The cross product has the following properties:

  • \(\vec{a}\times \vec{b}\) produces a vector in the same space as \(\vec{a}\) and \(\vec{b}\)

  • \(\vec{a}\times \vec{b}\) produces a vector that is perpendicular to both \(\vec{a}\) and \(\vec{b}\)

  • \(\vec{a} \times \vec{b} = -(\vec{b} \times \vec{a})\)   (i.e., there are two vectors perpendicular to \(\vec{a}\) and \(\vec{b}\) pointing in opposite directions)

  • If \(\vec{a}\) and \(\vec{b}\) are parallel vectors, then \(\vec{a}\times \vec{b} = \vec{0}\)

  • The self cross product of a vector is the zero vector, i.e., \(\vec{a} \times \vec{a} = \vec{0}\)

  • The cross product is not commutative, i.e., \(\vec{a} \times \vec{b} \neq \vec{b} \times \vec{a}\)

  • The cross product is distributive over addition, i.e., \(\vec{a} \times (\vec{b} + \vec{c}) = (\vec{a} \times \vec{b}) + (\vec{a} \times \vec{c})\)
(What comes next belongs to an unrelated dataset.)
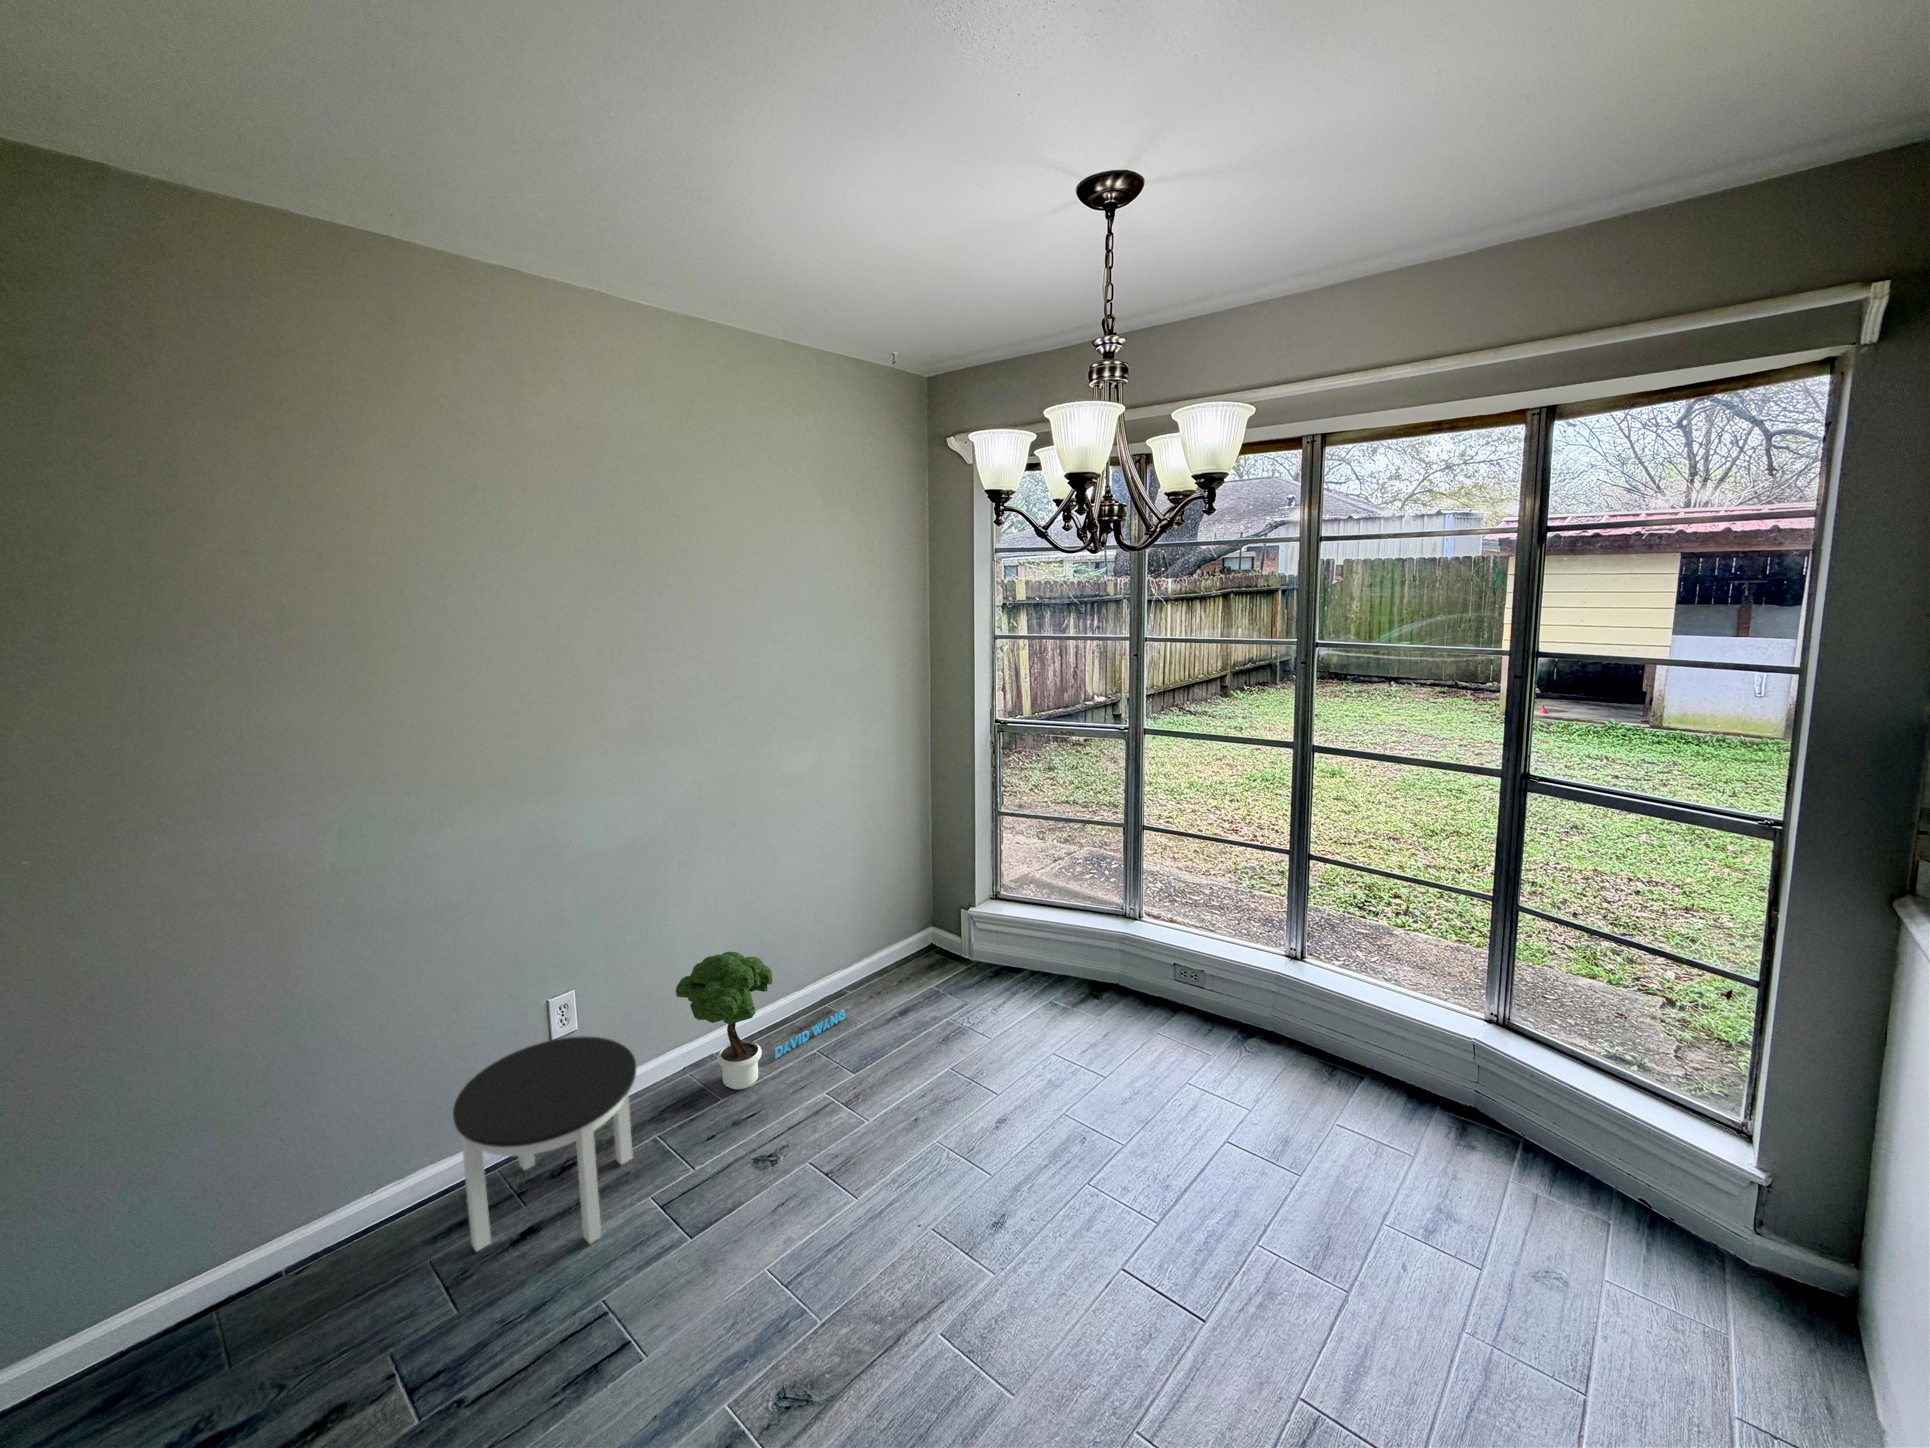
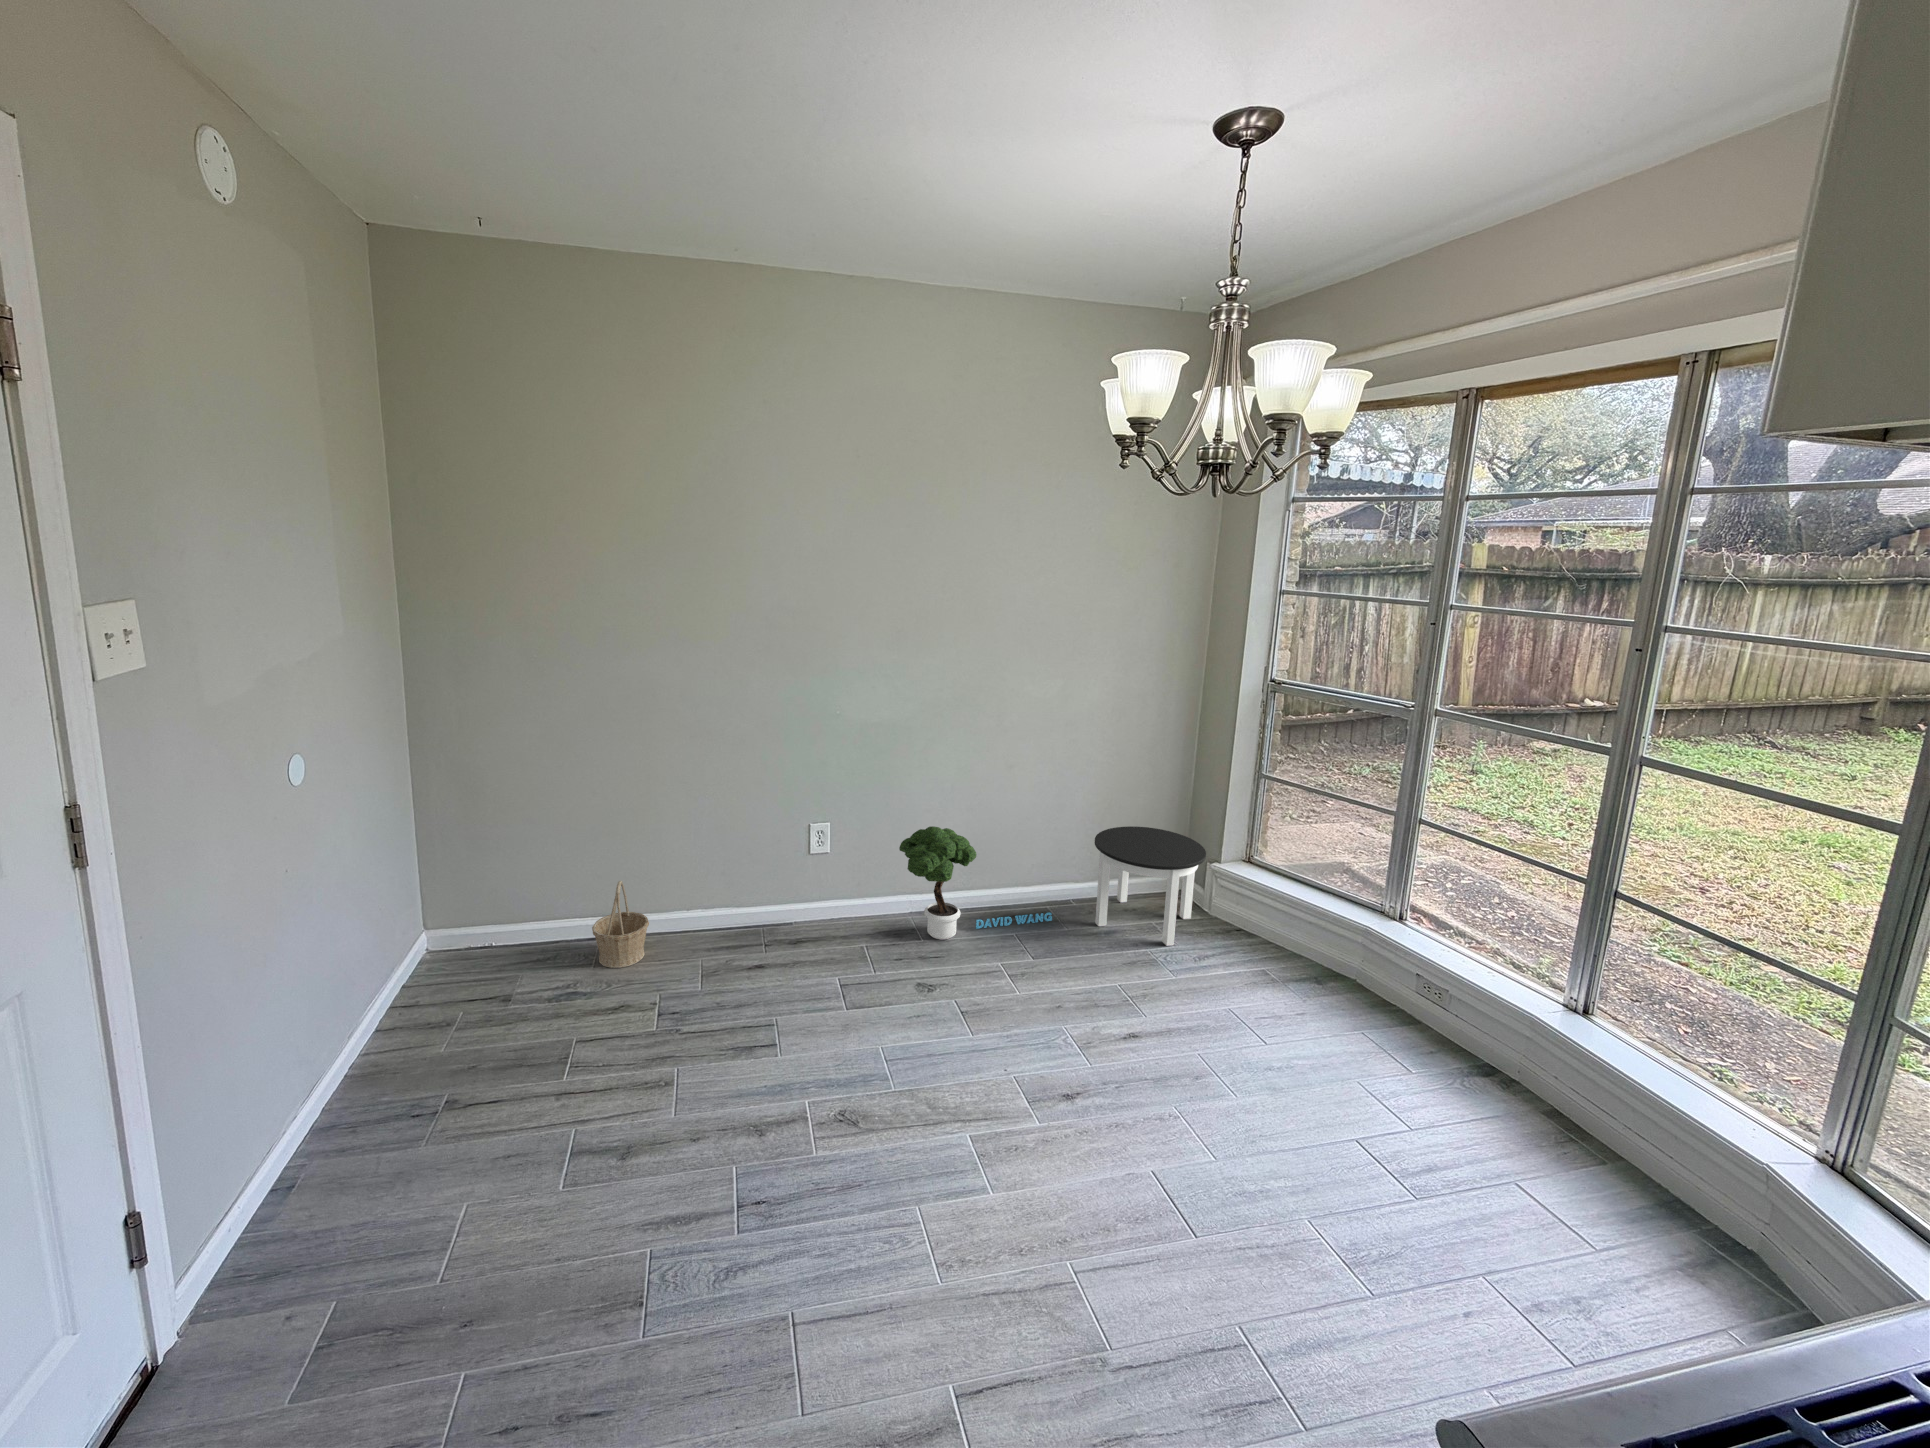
round table: present [453,1036,636,1251] -> present [1095,826,1206,946]
basket: none [207,1200,320,1359] -> present [592,881,649,968]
  • The cross product is not associative, i.e., \(\vec{a} \times (\vec{b} \times \vec{c}) \neq (\vec{a} \times \vec{b}) \times \vec{c}\)

Example 3.5

Calculate the cross product between the vectors \(\vec{a} = (1, 2, 3)\) and \(\vec{b} = (4, 5, 6)\) and show that it is perpendicular to both \(\vec{a}\) and \(\vec{b}\).

Solution
\[\begin{split} \begin{align*} \vec{a} \times \vec{b} &= \begin{vmatrix} \vec{i} & \vec{j} & \vec{k} \\ 1 & 2 & 3 \\ 4 & 5 & 6 \end{vmatrix} = (12 - 15)\vec{i} - (6 - 12) \vec{j} + (5 - 8) \vec{k} \\ &= -3\vec{i} + 6 \vec{j} - 3\vec{k} = \begin{pmatrix} -3 \\ 6 \\ -3 \end{pmatrix}. \end{align*} \end{split}\]

To show that \(\vec{a} \times \vec{b} \perp \vec{a}, \vec{b}\) we calculate the dot product

\[\begin{split} \begin{align*} \vec{a} \cdot (\vec{a} \times \vec{b}) &= \begin{pmatrix} 1 \\ 2 \\ 3 \end{pmatrix} \cdot \begin{pmatrix} -3 \\ 6 \\ -3 \end{pmatrix} = -3 + 12 - 9 = 0, \\ \vec{b} \cdot (\vec{a} \times \vec{b}) &= \begin{pmatrix} 4 \\ 5 \\ 6 \end{pmatrix} \cdot \begin{pmatrix} -3 \\ 6 \\ -3 \end{pmatrix} = -12 + 30 - 18 = 0, \end{align*} \end{split}\]

therefore \(\vec{a} \times \vec{b}\) is perpendicular to both \(\vec{a}\) and \(\vec{b}\).